▶ Exercice court 1: Dans les enregistrements, recopiez à l'identique tout ce qui va de la ligne contenant "genus: Chaetogastra" jusqu'à la ligne contenant "catalogue / barcode: US 3218297", ces deux lignes comprises.

▶ Bloc de texte:
-.-.-

L’eSport ? C’est la pratique sur internet ou en réseau d’un jeu vidéo, seul ou en équipe, “existant depuis que le jeu vidéo existe” nous dit-on.
…Pourtant très sur le devant de la scène actuellement, non ?
Plus on en parle, et plus l’eSport connaît un essor qu’il serait difficile d’ignorer.
Ce ne sont pas les compétitions qui sont démocratisées, mais bel et bien l’accès aux compétitions… car les compétitions, elles, existent depuis un moment.
Thud nous explique avec humour que l’eSport est surtout devenu un sujet lorsqu’ Amazon a racheté Twitch pour près d’1 milliard de dollars : “là tout le monde a compris !” 🙂
Faute ! L’eSport est-il générationnel ou bien ciblé ?
[L’anecdote rigolote nous vient de Julien, l’animateur, et de sa doctoresse qui s’exclame “Ah, vous n’avez pas grandi !” quand ce dernier lui apprend, non pas sans fierté, sa reconversion dans l’eSport.]
Pour Julien Brochet, ça remonte simplement à la diabolisation du JV. L’image d’un lien social coupé, de l’isolement, d’un manque de maturité ou de violence. Il n’y aurait “rien à faire” pour cette génération de personnes qui voit le Jeu Vidéo comme le mal, ajoute Grégory aka “DraGon”.
Et pourtant, du côté de Marc, on s’identifie à une génération qui a grandi avec le Jeu Vidéo et avec l’eSport [Marc est triple champion de France sur Call Of Duty 3], et qui se sent totalement dans la cible eSport. Il est même désireux de construire avec, à présent.
On parle alors de l’eSport vu par le joueur, mais aussi, et de plus en plus, vu pour la cible des “viewers”. Ces personnes qui regardent les autres jouer. Le mode spectateur du Jeu Vidéo illustre très bien cette tendance. Car oui, l’eSport a un public.

-.-.-

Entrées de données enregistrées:
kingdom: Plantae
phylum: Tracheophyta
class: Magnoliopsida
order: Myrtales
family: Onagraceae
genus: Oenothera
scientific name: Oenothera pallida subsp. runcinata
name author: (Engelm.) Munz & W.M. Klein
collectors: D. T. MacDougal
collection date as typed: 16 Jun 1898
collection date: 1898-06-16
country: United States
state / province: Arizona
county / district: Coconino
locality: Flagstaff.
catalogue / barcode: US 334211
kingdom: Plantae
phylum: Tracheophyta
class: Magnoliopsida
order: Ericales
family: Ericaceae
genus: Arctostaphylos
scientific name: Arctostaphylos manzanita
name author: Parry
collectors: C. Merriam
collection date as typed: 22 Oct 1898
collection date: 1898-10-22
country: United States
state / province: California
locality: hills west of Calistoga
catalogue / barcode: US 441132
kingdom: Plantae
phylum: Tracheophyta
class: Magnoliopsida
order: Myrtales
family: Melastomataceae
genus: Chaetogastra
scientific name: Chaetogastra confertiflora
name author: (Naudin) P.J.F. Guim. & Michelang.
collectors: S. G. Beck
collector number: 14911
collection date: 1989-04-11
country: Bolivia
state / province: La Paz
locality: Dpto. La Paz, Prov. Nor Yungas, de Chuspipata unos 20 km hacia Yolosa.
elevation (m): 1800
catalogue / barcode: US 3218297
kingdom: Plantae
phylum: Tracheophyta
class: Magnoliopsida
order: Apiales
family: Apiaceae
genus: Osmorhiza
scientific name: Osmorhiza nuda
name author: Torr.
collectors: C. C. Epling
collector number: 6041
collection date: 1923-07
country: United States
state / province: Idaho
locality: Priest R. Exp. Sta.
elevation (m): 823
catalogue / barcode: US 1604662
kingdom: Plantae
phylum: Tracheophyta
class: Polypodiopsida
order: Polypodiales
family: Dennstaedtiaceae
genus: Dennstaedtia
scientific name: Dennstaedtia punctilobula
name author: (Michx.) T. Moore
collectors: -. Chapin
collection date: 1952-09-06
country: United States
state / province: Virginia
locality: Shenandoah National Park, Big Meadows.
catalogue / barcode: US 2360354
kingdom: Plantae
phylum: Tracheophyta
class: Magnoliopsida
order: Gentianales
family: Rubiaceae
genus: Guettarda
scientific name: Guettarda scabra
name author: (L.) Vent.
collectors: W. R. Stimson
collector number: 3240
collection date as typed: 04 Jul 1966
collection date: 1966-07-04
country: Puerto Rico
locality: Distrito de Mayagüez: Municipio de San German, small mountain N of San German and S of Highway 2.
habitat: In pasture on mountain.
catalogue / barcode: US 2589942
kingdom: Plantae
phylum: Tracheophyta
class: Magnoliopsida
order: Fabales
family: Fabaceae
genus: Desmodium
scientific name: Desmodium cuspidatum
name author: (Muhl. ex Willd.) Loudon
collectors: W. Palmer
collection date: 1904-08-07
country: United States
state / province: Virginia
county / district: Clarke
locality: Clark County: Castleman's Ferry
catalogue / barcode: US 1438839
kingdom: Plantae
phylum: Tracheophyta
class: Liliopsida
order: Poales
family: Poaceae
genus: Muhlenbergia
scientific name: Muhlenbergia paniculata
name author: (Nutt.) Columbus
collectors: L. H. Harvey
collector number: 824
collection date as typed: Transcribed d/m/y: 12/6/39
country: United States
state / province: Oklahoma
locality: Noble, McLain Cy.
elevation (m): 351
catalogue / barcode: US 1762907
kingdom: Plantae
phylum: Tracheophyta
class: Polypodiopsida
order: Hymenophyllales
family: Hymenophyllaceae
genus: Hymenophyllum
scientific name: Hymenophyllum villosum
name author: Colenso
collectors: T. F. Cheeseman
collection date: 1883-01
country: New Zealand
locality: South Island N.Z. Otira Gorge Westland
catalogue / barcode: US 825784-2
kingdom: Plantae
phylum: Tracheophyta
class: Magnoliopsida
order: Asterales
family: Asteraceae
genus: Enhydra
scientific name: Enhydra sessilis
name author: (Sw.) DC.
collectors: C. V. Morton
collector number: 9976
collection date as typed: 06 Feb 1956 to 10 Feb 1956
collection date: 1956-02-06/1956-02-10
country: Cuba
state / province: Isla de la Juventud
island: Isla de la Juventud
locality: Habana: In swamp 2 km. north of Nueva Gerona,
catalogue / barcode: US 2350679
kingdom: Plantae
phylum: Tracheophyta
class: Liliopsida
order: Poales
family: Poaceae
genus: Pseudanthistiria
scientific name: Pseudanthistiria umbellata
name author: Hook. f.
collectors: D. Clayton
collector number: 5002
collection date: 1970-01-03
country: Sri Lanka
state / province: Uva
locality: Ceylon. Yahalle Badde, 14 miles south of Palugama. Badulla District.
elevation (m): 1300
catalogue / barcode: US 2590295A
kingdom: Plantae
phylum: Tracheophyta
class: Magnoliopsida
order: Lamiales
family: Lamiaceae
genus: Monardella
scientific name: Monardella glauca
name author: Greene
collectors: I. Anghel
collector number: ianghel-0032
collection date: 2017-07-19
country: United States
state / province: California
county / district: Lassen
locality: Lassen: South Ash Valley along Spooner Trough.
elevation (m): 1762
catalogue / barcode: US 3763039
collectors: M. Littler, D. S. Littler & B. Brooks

-.-.-

▶ Exercice court 2: Réécrivez sous forme de liste, en gardant ses faits principaux, le paragraphe du texte sur l'eSport qui commence par « On parle alors de l'eSport vu par le joueur ».

▶ Corrigé 1:
genus: Chaetogastra
scientific name: Chaetogastra confertiflora
name author: (Naudin) P.J.F. Guim. & Michelang.
collectors: S. G. Beck
collector number: 14911
collection date: 1989-04-11
country: Bolivia
state / province: La Paz
locality: Dpto. La Paz, Prov. Nor Yungas, de Chuspipata unos 20 km hacia Yolosa.
elevation (m): 1800
catalogue / barcode: US 3218297

▶ Corrigé 2:
- L'eSport est vu par le joueur, mais aussi, et de plus en plus, par les « viewers ».
- Les « viewers » sont les personnes qui regardent les autres jouer.
- Le mode spectateur du jeu vidéo illustre très bien cette tendance.
- L'eSport a un public.